■ Stored data
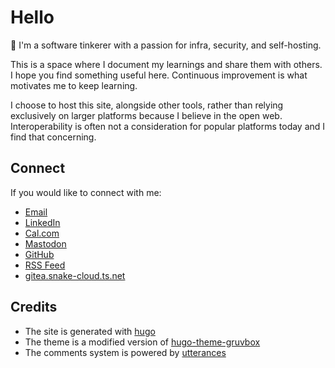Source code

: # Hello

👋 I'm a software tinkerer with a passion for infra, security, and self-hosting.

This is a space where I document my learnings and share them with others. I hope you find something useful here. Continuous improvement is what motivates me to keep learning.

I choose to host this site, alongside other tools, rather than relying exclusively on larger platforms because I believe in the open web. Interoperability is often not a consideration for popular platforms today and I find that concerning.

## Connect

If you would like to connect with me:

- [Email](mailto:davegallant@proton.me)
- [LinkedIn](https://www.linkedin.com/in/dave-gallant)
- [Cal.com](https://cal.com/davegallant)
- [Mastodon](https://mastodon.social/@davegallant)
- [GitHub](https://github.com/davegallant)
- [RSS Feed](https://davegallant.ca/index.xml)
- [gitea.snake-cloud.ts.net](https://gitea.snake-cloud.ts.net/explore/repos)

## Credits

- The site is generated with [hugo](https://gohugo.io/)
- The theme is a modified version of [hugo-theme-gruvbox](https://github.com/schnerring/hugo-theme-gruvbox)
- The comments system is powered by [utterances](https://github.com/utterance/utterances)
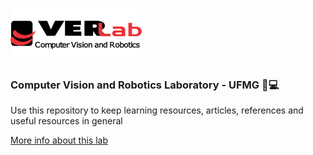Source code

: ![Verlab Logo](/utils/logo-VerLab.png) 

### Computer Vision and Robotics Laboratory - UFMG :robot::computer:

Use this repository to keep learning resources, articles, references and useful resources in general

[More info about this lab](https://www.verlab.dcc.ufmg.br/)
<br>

■ Required action
How many lines in the listing above contain the string "hugo"? Reply with the number alone.

■ Task response
2